Jean Michel Nitcheu, coordonnateur provincial du Social Democratic Front (SDF) pour le Littoral, a organisé la semaine dernière, à Douala, une « Semaine des martyrs de février 2008 » afin que de telles atrocités ne se reproduisent plus. Les émeutes, violemment réprimées, avaient fait plusieurs dizaines de morts.
Notre correspondante au Cameroun
En février 2008, les Camerounais exprimaient leur ras-le-bol face à la vie chère, la hausse du prix du carburant à la pompe, ainsi que face à la révision de la constitution qui donnait la possibilité au président Biya de se représenter aux élections présidentielles de 2011 et, pour finir, l’interdiction d’une manifestation du parti d’opposition Social Democratic Front (Sdf). Le bilan humain des émeutes a été lourd. Les pertes en vie humaines ont été évaluées à environ 40 morts selon le gouvernement, 139 pour l’Observatoire national de défense des droits de l’homme et plus de 200 selon le Social Democratic Front.

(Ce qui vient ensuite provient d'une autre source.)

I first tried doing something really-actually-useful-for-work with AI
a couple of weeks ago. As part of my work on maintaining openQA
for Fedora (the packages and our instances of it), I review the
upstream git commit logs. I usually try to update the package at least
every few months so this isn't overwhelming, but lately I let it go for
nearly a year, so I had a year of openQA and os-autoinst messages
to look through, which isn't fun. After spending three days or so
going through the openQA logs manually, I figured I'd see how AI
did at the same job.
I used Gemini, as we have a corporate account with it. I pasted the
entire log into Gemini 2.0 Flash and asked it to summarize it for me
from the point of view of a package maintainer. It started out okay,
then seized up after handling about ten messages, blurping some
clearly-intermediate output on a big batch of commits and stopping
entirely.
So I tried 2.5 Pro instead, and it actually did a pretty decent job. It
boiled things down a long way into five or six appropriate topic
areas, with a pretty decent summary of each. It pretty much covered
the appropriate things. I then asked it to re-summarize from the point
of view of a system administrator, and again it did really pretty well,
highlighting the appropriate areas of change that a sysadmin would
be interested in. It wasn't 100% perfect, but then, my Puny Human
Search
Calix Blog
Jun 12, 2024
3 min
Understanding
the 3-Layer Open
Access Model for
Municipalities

Afrik.com : Vous avez organisé une semaine dénommée la « Semaine des martyrs », du 23 au 27 févier 2009, à Douala. De quoi était-il question ?
Jean Michel Nitcheu : Les manifestations avaient pour but la commémoration des victimes de février 2008. Vous savez que des jeunes qui étaient descendus dans la rue avaient subi un déferlement de l’armée et de la police camerounaises. Il y a eu environ 200 jeunes tués. Et pour eux, nous avons décidé de commémorer la semaine des martyrs. Les martyrs de la liberté, car ils sont morts pour la liberté.

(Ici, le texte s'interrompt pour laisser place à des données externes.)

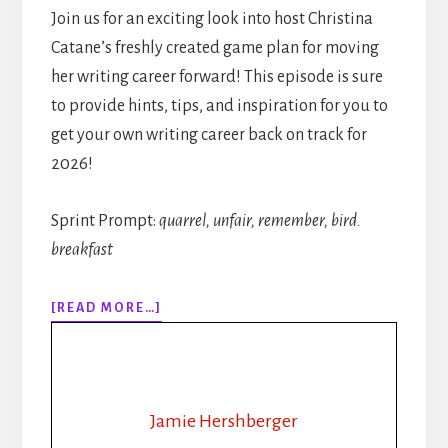
Join us for an exciting look into host Christina
Catane’s freshly created game plan for moving
her writing career forward! This episode is sure
to provide hints, tips, and inspiration for you to
get your own writing career back on track for
2026!
Sprint Prompt:
quarrel, unfair, remember, bird.
breakfast
ABOUT
[READ MORE…]
313:
RHYTHM,
ROUTINE,
REVAMP:
HOW
Jamie Hershberger
A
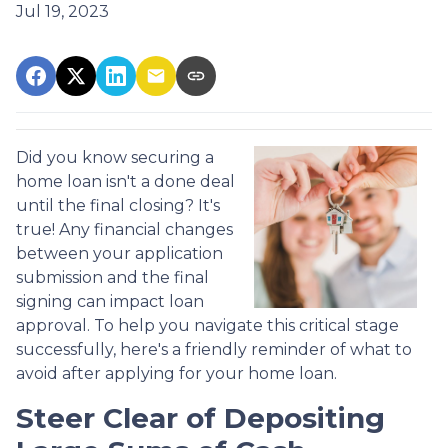
Jul 19, 2023
Did you know securing a
home loan isn't a done deal
until the final closing? It's
true! Any financial changes
between your application
submission and the final
signing can impact loan
approval. To help you navigate this critical stage
successfully, here's a friendly reminder of what to
avoid after applying for your home loan.
Steer Clear of Depositing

Afrik.com : Vous parlez de 200 morts, l’observatoire des droits de l’homme parle de 139 et le gouvernement de 40. Quel est finalement le bon chiffre ?
Jean Michel Nitcheu : Vous savez, nous ne faisons pas la guerre des chiffres. J’ai été sur le terrain. Il y a des jeunes qui ont manifesté lors des émeutes et ont été tués ce jour-là. D’autres, par contre, ont été blessés et sont morts deux semaines ou un mois après. J’en ai les preuves. En réalité, les chiffres définitifs ne sont pas en dessous de 200 morts.

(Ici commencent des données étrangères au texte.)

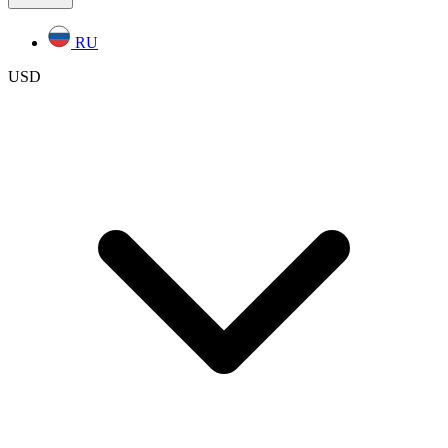
RU
USD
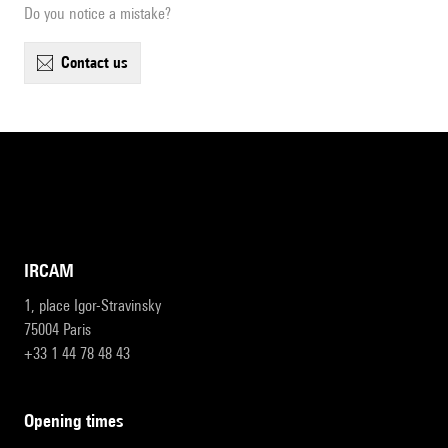
Do you notice a mistake?
contact us
IRCAM
1, place Igor-Stravinsky
75004 Paris
+33 1 44 78 48 43
opening times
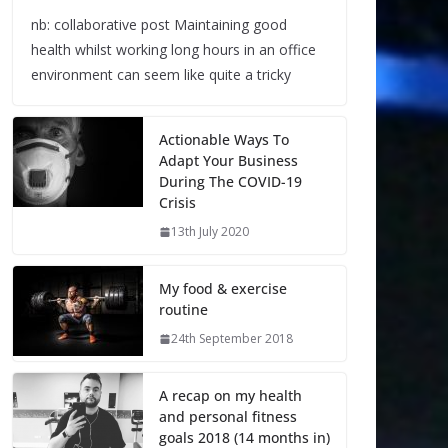
nb: collaborative post Maintaining good
health whilst working long hours in an office
environment can seem like quite a tricky
Actionable Ways To
Adapt Your Business
During The COVID-19
Crisis
13th July 2020
My food & exercise
routine
24th September 2018
A recap on my health
and personal fitness
goals 2018 (14 months in)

Afrik.com : Quels étaient les points essentiels de cette semaine des martyrs ?
Jean Michel Nitcheu : Nous avons mené des activités de lundi à vendredi derniers. Nous avons rencontré les autorités administratives afin d’obtenir une autorisation de manifester. Les jeunes transporteurs nous ont assistés pour assurer la sécurité et les forces de l’ordre étaient présentes pour éviter les débordements. Nous avons fait des messes d’action de grâce et rendu visite aux prisonniers et aux familles des victimes.
Afrik.com : En définitive, tout s’est t-il bien passé ?
Jean Michel Nitcheu : Vous savez, pour le gouvernement, il ne faut pas dénoncer le pouvoir en place. Ça veut dire que les interdictions de manifestations sont des prétextes pour que personne ne dénonce les dérives du régime. Pourtant, il suffit que chacun fasse son travail et que nous autres fassions le travail d’encadrement les manifestants pour que tout se passe bien. Ça se fait dans tous les pays, dans toutes les démocraties. On ne tue pas les jeunes qui manifestent. C’est pourquoi nous avons choisi comme slogan pour la semaine des martyrs : « Plus jamais ça ! ».